The context out of which these commandments arise is a Christian one.  The commandments are compatible with the mainstream Christian traditions (perhaps more Catholic than Protestant).   

  1. We should be committed to a tradition, preferably to an orthodox form of it.  We need maturity and a strong sense of belonging.

Both Bede Griffiths and Raimundo Panikka insisted on this as a primary condition for participation in dialogue.  Panikka talks about a ‘profound loyalty towards one’s own religious tradition.’1  This is a universal rule.  We are talking about interfaith dialogue; we are talking about an encounter between people who live in one tradition and want to engage with people in another. An interfaith dialogue assumes a commitment to a faith.  In addition, to make this encounter meaningful, one must know and understand one’s own tradition.  Those who know, understand, and love their own tradition find it easy to recognize in others the same depth of commitment and affection.  This is true every area of life.  Two music enthusiasts (say one involved in jazz the other choral) can relate much more effectively to each other, than with the musical amateur who cannot read music.  When you love one tradition, one has the capacity to grow to love another; when one is semi-detached or critical, love is much harder to develop.

2. We should build on the tradition of engagement which is found in our past.

** SUPPLIED DATA **
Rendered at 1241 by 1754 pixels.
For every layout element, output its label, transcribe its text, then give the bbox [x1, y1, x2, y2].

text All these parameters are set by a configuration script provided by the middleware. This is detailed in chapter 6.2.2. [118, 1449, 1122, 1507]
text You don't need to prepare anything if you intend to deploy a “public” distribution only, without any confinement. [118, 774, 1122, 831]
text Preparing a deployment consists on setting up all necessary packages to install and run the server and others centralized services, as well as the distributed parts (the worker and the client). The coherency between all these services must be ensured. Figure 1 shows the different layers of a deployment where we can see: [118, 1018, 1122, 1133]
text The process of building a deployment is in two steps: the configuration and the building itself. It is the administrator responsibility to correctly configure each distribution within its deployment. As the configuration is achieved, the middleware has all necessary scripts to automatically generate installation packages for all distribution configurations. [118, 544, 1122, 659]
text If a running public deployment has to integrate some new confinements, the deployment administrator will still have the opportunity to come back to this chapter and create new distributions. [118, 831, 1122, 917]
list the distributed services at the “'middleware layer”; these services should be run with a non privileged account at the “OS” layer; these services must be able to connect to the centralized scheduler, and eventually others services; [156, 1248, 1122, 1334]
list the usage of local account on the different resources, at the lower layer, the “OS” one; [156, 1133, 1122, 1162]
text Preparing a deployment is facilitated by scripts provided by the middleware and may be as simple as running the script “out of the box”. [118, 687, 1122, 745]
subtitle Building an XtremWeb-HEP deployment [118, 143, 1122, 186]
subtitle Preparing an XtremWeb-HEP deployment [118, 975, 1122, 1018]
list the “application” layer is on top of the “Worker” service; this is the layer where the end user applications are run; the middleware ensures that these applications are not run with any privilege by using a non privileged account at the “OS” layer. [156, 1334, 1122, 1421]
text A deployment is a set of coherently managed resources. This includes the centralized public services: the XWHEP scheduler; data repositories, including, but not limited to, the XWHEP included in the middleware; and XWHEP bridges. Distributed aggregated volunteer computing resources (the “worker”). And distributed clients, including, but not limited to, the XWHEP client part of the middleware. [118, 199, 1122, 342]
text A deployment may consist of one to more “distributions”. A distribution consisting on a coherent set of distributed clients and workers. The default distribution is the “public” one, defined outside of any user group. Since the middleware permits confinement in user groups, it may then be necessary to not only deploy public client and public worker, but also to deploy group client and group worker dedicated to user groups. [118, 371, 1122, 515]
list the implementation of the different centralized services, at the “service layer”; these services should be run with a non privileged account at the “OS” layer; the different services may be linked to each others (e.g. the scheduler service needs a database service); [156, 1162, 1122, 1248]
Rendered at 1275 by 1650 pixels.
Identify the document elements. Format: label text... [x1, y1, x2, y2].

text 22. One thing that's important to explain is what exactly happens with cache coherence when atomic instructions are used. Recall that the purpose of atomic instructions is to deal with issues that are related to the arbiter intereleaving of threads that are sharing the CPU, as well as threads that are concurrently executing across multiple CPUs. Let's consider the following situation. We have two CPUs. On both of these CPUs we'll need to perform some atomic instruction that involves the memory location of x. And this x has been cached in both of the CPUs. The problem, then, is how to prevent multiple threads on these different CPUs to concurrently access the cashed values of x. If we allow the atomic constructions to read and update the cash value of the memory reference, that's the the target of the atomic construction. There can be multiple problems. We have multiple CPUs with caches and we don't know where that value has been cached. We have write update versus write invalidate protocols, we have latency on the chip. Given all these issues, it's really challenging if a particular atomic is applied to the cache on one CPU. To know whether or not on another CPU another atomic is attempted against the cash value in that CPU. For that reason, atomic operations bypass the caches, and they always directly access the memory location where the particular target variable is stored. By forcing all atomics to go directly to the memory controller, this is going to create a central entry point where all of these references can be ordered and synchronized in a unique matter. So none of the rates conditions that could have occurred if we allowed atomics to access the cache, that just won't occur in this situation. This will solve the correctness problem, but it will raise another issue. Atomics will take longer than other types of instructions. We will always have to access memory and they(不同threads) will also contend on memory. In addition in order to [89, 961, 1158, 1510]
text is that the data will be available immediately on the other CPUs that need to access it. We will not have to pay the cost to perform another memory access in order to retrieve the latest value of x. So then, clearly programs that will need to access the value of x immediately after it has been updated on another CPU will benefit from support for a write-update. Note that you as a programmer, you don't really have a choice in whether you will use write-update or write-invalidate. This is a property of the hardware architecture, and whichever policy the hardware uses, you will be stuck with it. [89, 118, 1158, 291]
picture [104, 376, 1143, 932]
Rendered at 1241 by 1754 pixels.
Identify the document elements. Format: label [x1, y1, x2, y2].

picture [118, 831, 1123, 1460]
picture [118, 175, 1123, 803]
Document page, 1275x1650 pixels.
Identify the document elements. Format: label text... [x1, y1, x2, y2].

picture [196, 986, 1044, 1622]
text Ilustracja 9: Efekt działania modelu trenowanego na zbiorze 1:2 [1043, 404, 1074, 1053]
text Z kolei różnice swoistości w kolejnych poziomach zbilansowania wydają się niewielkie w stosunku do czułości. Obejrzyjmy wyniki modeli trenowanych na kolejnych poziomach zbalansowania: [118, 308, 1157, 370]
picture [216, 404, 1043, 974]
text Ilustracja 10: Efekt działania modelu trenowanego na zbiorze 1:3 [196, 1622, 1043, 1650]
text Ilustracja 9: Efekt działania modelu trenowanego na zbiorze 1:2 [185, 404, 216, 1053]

** TASK OBJECTIVE **
In the text about interfaith dialogue, which two people insisted on commitment to a tradition as a primary condition for taking part in dialogue? Rely only on the text about interfaith dialogue.

** EXERCISE ANSWER **
Bede Griffiths and Raimundo Panikka.